(Source data)
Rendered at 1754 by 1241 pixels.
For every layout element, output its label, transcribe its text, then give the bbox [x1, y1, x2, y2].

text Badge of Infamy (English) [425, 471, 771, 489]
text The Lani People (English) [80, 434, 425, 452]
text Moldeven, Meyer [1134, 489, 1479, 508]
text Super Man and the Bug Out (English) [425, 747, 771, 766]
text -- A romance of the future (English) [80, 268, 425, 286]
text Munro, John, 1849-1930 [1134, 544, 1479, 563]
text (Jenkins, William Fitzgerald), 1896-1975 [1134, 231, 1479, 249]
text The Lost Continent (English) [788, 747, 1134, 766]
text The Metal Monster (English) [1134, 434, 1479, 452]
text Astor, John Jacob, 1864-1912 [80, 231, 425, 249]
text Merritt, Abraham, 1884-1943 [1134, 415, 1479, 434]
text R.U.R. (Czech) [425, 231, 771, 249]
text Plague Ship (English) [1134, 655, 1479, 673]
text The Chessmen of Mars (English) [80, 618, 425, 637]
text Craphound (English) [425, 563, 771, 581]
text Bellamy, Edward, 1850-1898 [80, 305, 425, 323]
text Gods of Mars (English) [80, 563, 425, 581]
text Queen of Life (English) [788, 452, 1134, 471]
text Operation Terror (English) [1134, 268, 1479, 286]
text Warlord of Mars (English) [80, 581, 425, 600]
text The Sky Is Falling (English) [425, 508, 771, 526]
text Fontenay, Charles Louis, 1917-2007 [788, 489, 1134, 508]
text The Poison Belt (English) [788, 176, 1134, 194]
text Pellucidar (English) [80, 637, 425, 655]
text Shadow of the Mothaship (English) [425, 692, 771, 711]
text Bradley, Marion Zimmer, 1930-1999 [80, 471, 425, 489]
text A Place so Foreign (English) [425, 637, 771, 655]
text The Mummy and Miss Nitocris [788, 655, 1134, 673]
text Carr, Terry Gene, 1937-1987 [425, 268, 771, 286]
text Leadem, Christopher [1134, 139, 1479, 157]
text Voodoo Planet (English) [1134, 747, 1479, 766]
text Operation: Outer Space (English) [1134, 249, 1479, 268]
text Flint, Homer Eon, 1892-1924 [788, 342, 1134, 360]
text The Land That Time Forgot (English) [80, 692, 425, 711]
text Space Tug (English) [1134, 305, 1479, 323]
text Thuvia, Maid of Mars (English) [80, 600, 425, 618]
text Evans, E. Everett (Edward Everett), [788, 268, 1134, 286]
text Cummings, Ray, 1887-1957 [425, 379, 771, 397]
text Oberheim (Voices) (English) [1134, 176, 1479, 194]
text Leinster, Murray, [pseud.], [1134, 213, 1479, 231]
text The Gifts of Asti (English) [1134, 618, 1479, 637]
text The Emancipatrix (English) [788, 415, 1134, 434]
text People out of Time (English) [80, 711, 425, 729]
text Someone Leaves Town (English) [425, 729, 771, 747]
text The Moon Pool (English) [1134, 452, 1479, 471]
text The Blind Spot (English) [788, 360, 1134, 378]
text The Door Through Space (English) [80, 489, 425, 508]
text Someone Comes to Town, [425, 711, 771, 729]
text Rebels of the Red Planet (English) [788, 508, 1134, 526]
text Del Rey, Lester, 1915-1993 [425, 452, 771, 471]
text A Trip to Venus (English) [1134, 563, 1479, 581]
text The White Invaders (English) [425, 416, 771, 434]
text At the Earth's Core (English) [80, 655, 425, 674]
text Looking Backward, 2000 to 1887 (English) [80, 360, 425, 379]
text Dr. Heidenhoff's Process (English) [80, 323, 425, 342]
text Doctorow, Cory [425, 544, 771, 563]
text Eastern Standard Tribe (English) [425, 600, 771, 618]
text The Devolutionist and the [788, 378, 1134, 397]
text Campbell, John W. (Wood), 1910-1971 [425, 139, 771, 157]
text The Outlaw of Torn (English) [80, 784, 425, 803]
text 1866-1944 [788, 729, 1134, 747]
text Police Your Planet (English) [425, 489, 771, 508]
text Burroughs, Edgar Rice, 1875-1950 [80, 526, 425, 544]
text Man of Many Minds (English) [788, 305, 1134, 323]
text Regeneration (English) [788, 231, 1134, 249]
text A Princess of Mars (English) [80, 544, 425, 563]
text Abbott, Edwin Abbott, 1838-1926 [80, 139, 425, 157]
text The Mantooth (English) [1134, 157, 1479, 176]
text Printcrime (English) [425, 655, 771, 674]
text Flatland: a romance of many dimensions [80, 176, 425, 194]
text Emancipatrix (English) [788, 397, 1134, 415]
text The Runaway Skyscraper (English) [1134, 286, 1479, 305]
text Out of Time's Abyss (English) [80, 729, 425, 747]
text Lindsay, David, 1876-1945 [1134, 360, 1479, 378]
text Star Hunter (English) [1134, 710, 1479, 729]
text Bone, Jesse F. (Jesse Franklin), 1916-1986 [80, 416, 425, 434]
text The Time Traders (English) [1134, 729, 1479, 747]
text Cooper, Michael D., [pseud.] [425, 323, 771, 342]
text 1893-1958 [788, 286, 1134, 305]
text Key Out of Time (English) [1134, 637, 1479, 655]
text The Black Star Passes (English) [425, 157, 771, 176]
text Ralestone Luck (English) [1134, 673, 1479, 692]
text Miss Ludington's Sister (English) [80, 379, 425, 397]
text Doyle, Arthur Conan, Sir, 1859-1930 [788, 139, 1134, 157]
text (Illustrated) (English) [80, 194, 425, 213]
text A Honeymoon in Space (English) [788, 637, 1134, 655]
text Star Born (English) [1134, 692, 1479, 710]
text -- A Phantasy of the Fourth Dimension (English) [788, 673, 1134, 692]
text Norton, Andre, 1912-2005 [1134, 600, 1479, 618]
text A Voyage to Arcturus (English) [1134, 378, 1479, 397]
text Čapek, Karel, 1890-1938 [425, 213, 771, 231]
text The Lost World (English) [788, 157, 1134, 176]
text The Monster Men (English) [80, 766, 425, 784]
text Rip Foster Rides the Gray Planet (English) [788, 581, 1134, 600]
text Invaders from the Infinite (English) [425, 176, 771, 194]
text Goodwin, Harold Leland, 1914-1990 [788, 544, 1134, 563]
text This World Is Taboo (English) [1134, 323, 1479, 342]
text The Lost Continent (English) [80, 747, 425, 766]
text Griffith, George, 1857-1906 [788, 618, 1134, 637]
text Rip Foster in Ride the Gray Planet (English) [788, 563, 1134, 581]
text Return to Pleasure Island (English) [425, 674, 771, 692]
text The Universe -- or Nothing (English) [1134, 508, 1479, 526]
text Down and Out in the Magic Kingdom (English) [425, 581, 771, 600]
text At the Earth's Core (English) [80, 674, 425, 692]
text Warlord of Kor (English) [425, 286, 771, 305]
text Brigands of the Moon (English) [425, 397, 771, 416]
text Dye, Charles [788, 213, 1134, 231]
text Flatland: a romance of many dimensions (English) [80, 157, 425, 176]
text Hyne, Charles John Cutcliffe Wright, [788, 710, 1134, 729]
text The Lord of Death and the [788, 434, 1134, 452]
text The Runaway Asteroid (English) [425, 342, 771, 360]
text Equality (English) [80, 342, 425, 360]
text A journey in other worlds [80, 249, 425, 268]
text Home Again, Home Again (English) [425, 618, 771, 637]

Task prompt - Please rewrite the lines above, changing every "bbox" to "bounding box" and leaving everything else as it is.

The reply -
Rendered at 1754 by 1241 pixels.
For every layout element, output its label, transcribe its text, then give the bounding box [x1, y1, x2, y2].

text Badge of Infamy (English) [425, 471, 771, 489]
text The Lani People (English) [80, 434, 425, 452]
text Moldeven, Meyer [1134, 489, 1479, 508]
text Super Man and the Bug Out (English) [425, 747, 771, 766]
text -- A romance of the future (English) [80, 268, 425, 286]
text Munro, John, 1849-1930 [1134, 544, 1479, 563]
text (Jenkins, William Fitzgerald), 1896-1975 [1134, 231, 1479, 249]
text The Lost Continent (English) [788, 747, 1134, 766]
text The Metal Monster (English) [1134, 434, 1479, 452]
text Astor, John Jacob, 1864-1912 [80, 231, 425, 249]
text Merritt, Abraham, 1884-1943 [1134, 415, 1479, 434]
text R.U.R. (Czech) [425, 231, 771, 249]
text Plague Ship (English) [1134, 655, 1479, 673]
text The Chessmen of Mars (English) [80, 618, 425, 637]
text Craphound (English) [425, 563, 771, 581]
text Bellamy, Edward, 1850-1898 [80, 305, 425, 323]
text Gods of Mars (English) [80, 563, 425, 581]
text Queen of Life (English) [788, 452, 1134, 471]
text Operation Terror (English) [1134, 268, 1479, 286]
text Warlord of Mars (English) [80, 581, 425, 600]
text The Sky Is Falling (English) [425, 508, 771, 526]
text Fontenay, Charles Louis, 1917-2007 [788, 489, 1134, 508]
text The Poison Belt (English) [788, 176, 1134, 194]
text Pellucidar (English) [80, 637, 425, 655]
text Shadow of the Mothaship (English) [425, 692, 771, 711]
text Bradley, Marion Zimmer, 1930-1999 [80, 471, 425, 489]
text A Place so Foreign (English) [425, 637, 771, 655]
text The Mummy and Miss Nitocris [788, 655, 1134, 673]
text Carr, Terry Gene, 1937-1987 [425, 268, 771, 286]
text Leadem, Christopher [1134, 139, 1479, 157]
text Voodoo Planet (English) [1134, 747, 1479, 766]
text Operation: Outer Space (English) [1134, 249, 1479, 268]
text Flint, Homer Eon, 1892-1924 [788, 342, 1134, 360]
text The Land That Time Forgot (English) [80, 692, 425, 711]
text Space Tug (English) [1134, 305, 1479, 323]
text Thuvia, Maid of Mars (English) [80, 600, 425, 618]
text Evans, E. Everett (Edward Everett), [788, 268, 1134, 286]
text Cummings, Ray, 1887-1957 [425, 379, 771, 397]
text Oberheim (Voices) (English) [1134, 176, 1479, 194]
text Leinster, Murray, [pseud.], [1134, 213, 1479, 231]
text The Gifts of Asti (English) [1134, 618, 1479, 637]
text The Emancipatrix (English) [788, 415, 1134, 434]
text People out of Time (English) [80, 711, 425, 729]
text Someone Leaves Town (English) [425, 729, 771, 747]
text The Moon Pool (English) [1134, 452, 1479, 471]
text The Blind Spot (English) [788, 360, 1134, 378]
text The Door Through Space (English) [80, 489, 425, 508]
text Someone Comes to Town, [425, 711, 771, 729]
text Rebels of the Red Planet (English) [788, 508, 1134, 526]
text Del Rey, Lester, 1915-1993 [425, 452, 771, 471]
text A Trip to Venus (English) [1134, 563, 1479, 581]
text The White Invaders (English) [425, 416, 771, 434]
text At the Earth's Core (English) [80, 655, 425, 674]
text Looking Backward, 2000 to 1887 (English) [80, 360, 425, 379]
text Dr. Heidenhoff's Process (English) [80, 323, 425, 342]
text Doctorow, Cory [425, 544, 771, 563]
text Eastern Standard Tribe (English) [425, 600, 771, 618]
text The Devolutionist and the [788, 378, 1134, 397]
text Campbell, John W. (Wood), 1910-1971 [425, 139, 771, 157]
text The Outlaw of Torn (English) [80, 784, 425, 803]
text 1866-1944 [788, 729, 1134, 747]
text Police Your Planet (English) [425, 489, 771, 508]
text Burroughs, Edgar Rice, 1875-1950 [80, 526, 425, 544]
text Man of Many Minds (English) [788, 305, 1134, 323]
text Regeneration (English) [788, 231, 1134, 249]
text A Princess of Mars (English) [80, 544, 425, 563]
text Abbott, Edwin Abbott, 1838-1926 [80, 139, 425, 157]
text The Mantooth (English) [1134, 157, 1479, 176]
text Printcrime (English) [425, 655, 771, 674]
text Flatland: a romance of many dimensions [80, 176, 425, 194]
text Emancipatrix (English) [788, 397, 1134, 415]
text The Runaway Skyscraper (English) [1134, 286, 1479, 305]
text Out of Time's Abyss (English) [80, 729, 425, 747]
text Lindsay, David, 1876-1945 [1134, 360, 1479, 378]
text Star Hunter (English) [1134, 710, 1479, 729]
text Bone, Jesse F. (Jesse Franklin), 1916-1986 [80, 416, 425, 434]
text The Time Traders (English) [1134, 729, 1479, 747]
text Cooper, Michael D., [pseud.] [425, 323, 771, 342]
text 1893-1958 [788, 286, 1134, 305]
text Key Out of Time (English) [1134, 637, 1479, 655]
text The Black Star Passes (English) [425, 157, 771, 176]
text Ralestone Luck (English) [1134, 673, 1479, 692]
text Miss Ludington's Sister (English) [80, 379, 425, 397]
text Doyle, Arthur Conan, Sir, 1859-1930 [788, 139, 1134, 157]
text (Illustrated) (English) [80, 194, 425, 213]
text A Honeymoon in Space (English) [788, 637, 1134, 655]
text Star Born (English) [1134, 692, 1479, 710]
text -- A Phantasy of the Fourth Dimension (English) [788, 673, 1134, 692]
text Norton, Andre, 1912-2005 [1134, 600, 1479, 618]
text A Voyage to Arcturus (English) [1134, 378, 1479, 397]
text Čapek, Karel, 1890-1938 [425, 213, 771, 231]
text The Lost World (English) [788, 157, 1134, 176]
text The Monster Men (English) [80, 766, 425, 784]
text Rip Foster Rides the Gray Planet (English) [788, 581, 1134, 600]
text Invaders from the Infinite (English) [425, 176, 771, 194]
text Goodwin, Harold Leland, 1914-1990 [788, 544, 1134, 563]
text This World Is Taboo (English) [1134, 323, 1479, 342]
text The Lost Continent (English) [80, 747, 425, 766]
text Griffith, George, 1857-1906 [788, 618, 1134, 637]
text Rip Foster in Ride the Gray Planet (English) [788, 563, 1134, 581]
text Return to Pleasure Island (English) [425, 674, 771, 692]
text The Universe -- or Nothing (English) [1134, 508, 1479, 526]
text Down and Out in the Magic Kingdom (English) [425, 581, 771, 600]
text At the Earth's Core (English) [80, 674, 425, 692]
text Warlord of Kor (English) [425, 286, 771, 305]
text Brigands of the Moon (English) [425, 397, 771, 416]
text Dye, Charles [788, 213, 1134, 231]
text Flatland: a romance of many dimensions (English) [80, 157, 425, 176]
text Hyne, Charles John Cutcliffe Wright, [788, 710, 1134, 729]
text The Lord of Death and the [788, 434, 1134, 452]
text The Runaway Asteroid (English) [425, 342, 771, 360]
text Equality (English) [80, 342, 425, 360]
text A journey in other worlds [80, 249, 425, 268]
text Home Again, Home Again (English) [425, 618, 771, 637]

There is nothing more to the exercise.